During that pause in Nature which is so noticeable in very quiet country places, away from the towns, and during the fall of the sun in the evening, we may hear the last sounds and calls of animals and birds from a far longer distance than at other times or in other places.

80

We are part of the life of the cosmos. As such, it is possible for us to commune with it inwardly or to be penetrated by it outwardly. In connection with the Sun Worship exercise, it might be mentioned that since both points of the day are equally sacred–that is, the rising and the setting sun hours–the benefit is not only spiritual, but could also be physical. A visitor once told me that having faithfully practised for 365 days the exercise given in this reference in The Wisdom of the Overself, deafness suddenly disappeared. And lately I was told of a Japanese writer who, after a long illness with lung consumption, went on the morning of the Winter Solstice to worship the rising sun. He felt a great fervour. He experienced some kind of illumination, and the same day recovered good health. This happened about a hundred years ago.

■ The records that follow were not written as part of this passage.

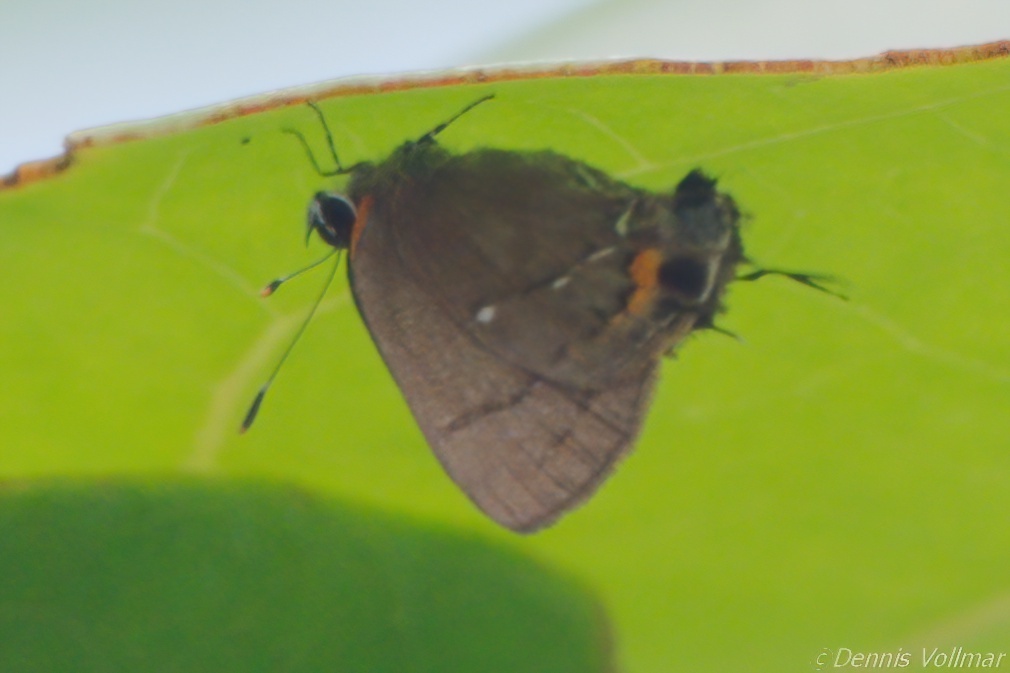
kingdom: Animalia
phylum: Arthropoda
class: Insecta
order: Lepidoptera
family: Lycaenidae
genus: Thecla
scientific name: Thecla angelia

TO BE USED AS A VARIATION ON THE MEDITATION ON THE RISING OR SETTING SUN (GIVEN IN THE WISDOM OF THE OVERSELF) First stage: He should fix his gaze upon the rising sun or coloured sky. All other thoughts should be put away at first and his whole attention concentrated upon the physical phenomenon which he is witnessing.

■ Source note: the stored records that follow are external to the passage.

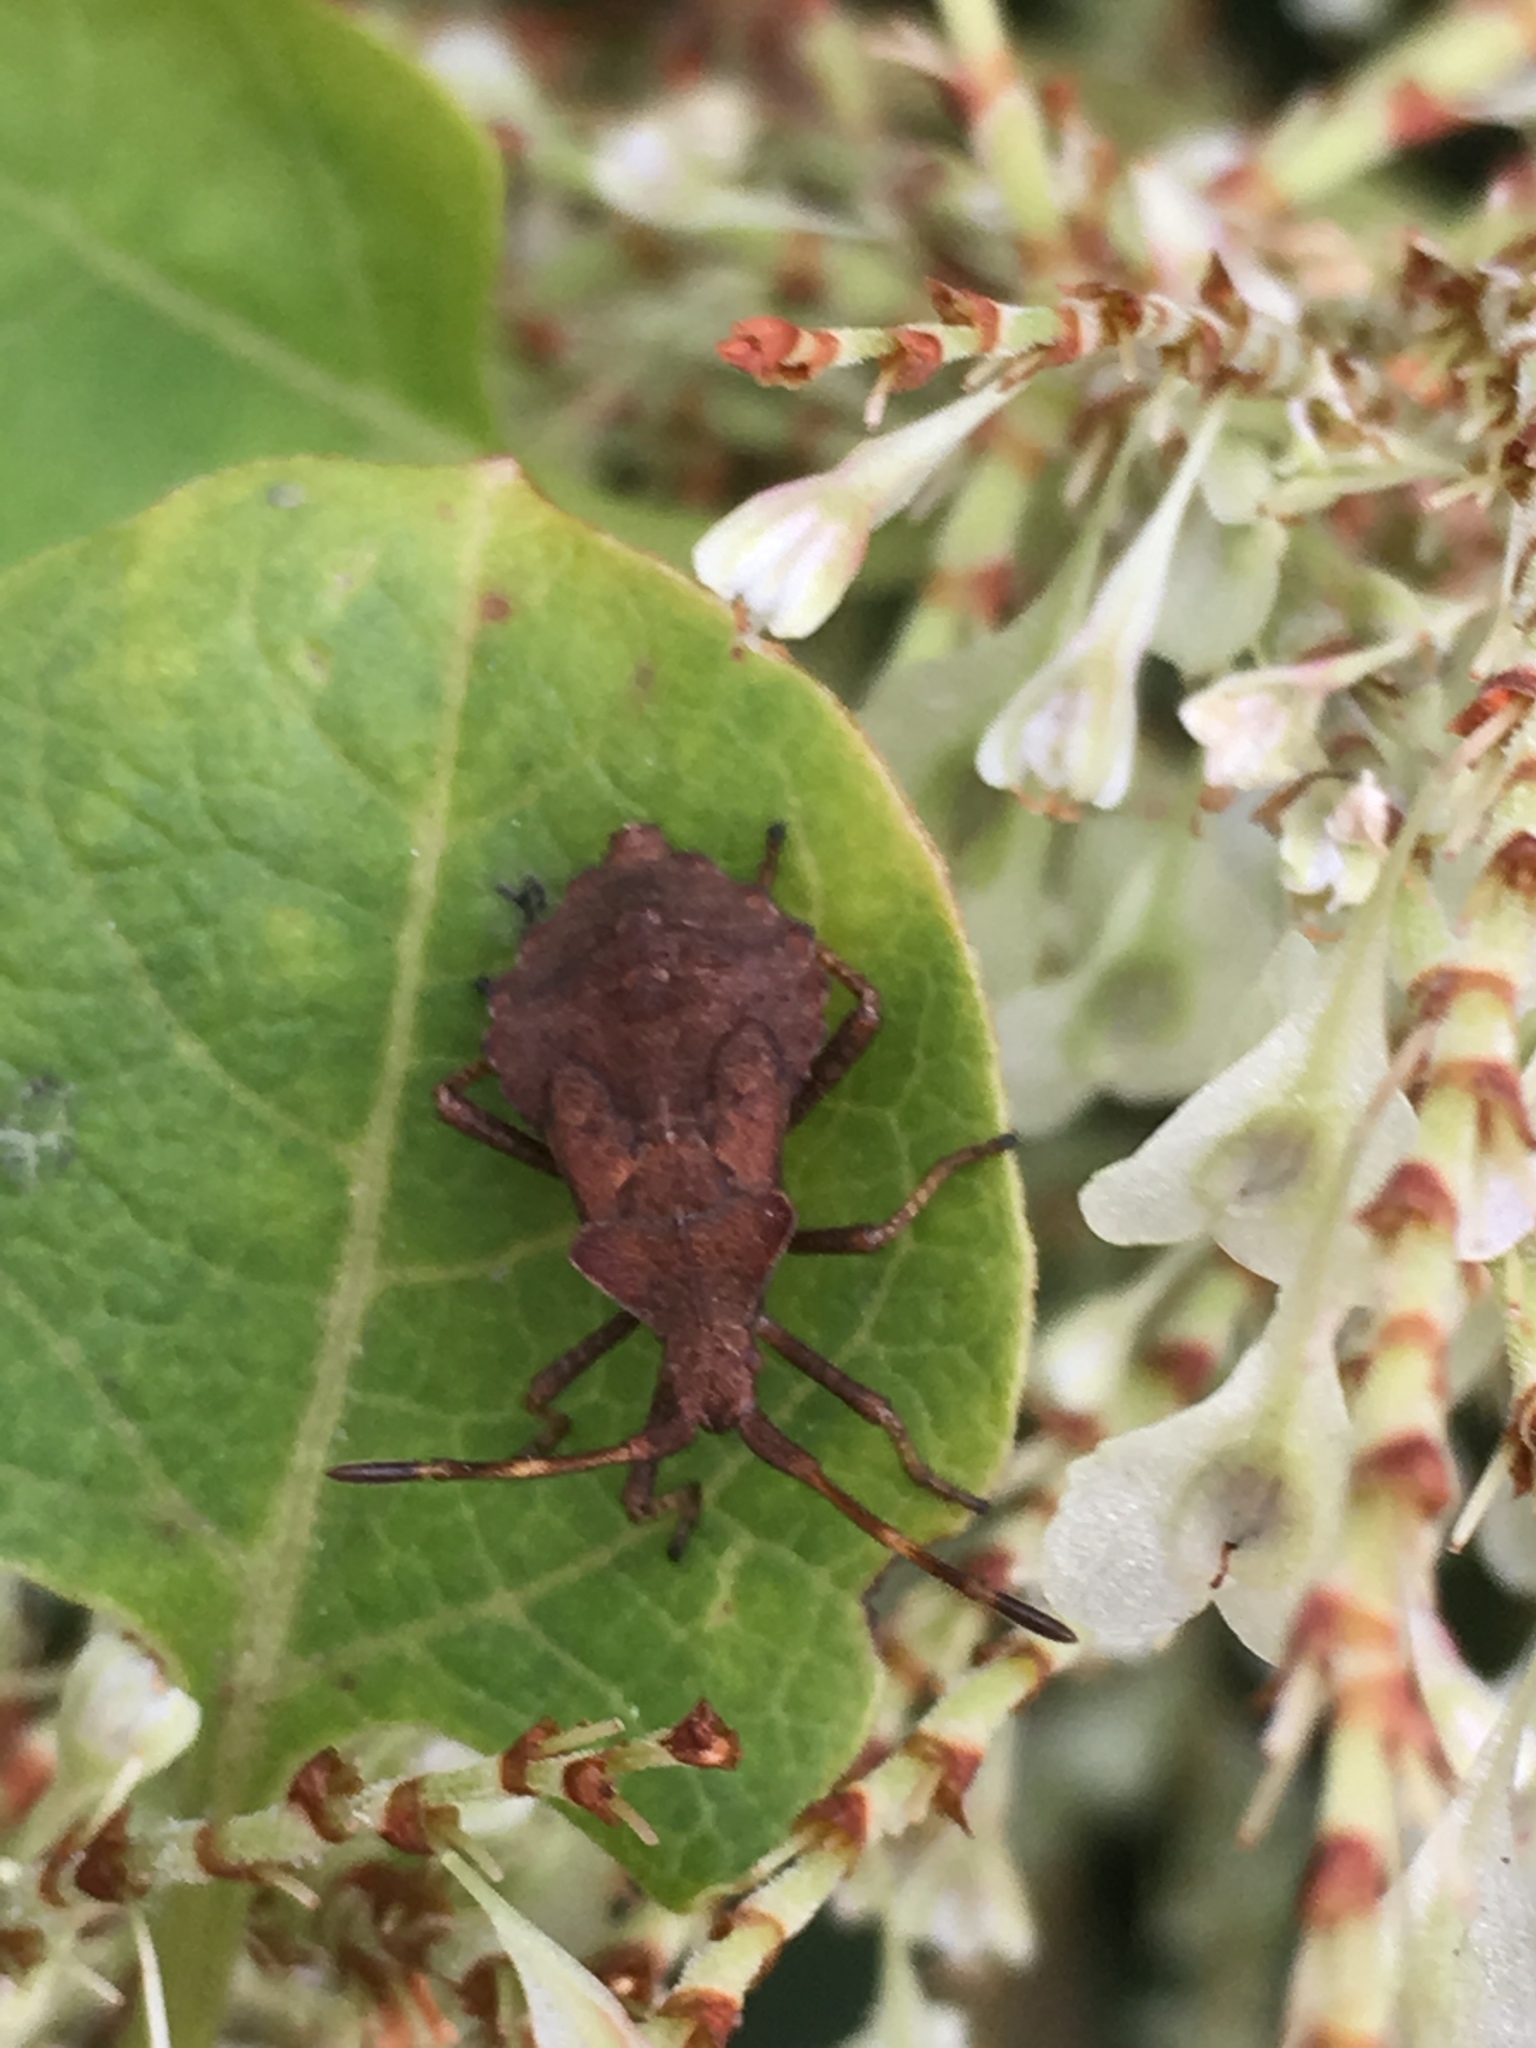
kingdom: Animalia
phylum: Arthropoda
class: Insecta
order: Hemiptera
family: Coreidae
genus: Coreus
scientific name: Coreus marginatus
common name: Dock bug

The rays of light must enter his body through his eyes. In this way alone do they attain their utmost efficacy for the purpose of this exercise. Second stage: The student tries to partake of the profound inner pause wherein the entire solar system is briefly plunged, to experience within himself what is actually occurring within the greater existence of which he is a part . . . to tranquillize all his thoughts so that personal matters are wholly absent.

The Sun behind the sun, the mystical Light of the World-Mind illumes man’s mental world and at the same time penetrates it through and through, provided he is present and passive in consciousness to receive its power. Third stage: This stage moves with the outspreading or waning light until he embraces the whole planet along with it. For this purpose he has to:

1. picture a great globe growing larger and larger within himself as a formless consciousness mentally dissociated from the physical body, until it assumes GIGANTIC SIZE;

2. make the conception as alive as possible by permeating it with faith and conviction, holding the sense of countless creatures existing everywhere;

3. reverse the process, until it finally encloses his own body alone (globe gets smaller and smaller);

4. exercise the belief that he is mind not matter;

5. strengthen the perception of the true relationship between himself and cosmic life, his physical and vital oneness with the universe . . . and try to realize that his own existence is inter-connected by a beginningless and endless web with all the other existences around him.

6. There must be deep devotion and heartfelt feeling in his thoughts. Goal: He reaches the goal of this stage when the physical scene vanishes, when he is no longer conscious of it, when attention is turned inward wholly on the beautiful mood or spirit thus invoked, when all form is absent and he feels in complete rapport with the universal being, so complete that he knows he is an integral part of it.

When he feels something of this relationship as a loving response, then he should cease trying to absorb support from the All–whose soul is the World-Mind–and begin to pass it out compassionately and share its grace unselfishly with others.

He sees them in his imagination suffused with its warm light and sublime peace.

First, he directs his effort with his love towards those who are near or dear to him and to any special individuals whom he would like to help in this way.

Then, he directs his effort with his love towards mankind in the mass–whom he must regard as unconsciously forming one great family.

Third, he directs it towards individuals who are hostile to him, who hate, injure, or criticize him. He must consider them as his teachers, for it is their business to pick out and make him aware of his faults. He need not send his love, but he must send them his pity. Close exercise with: Short, silent, personal prayer to the Overself.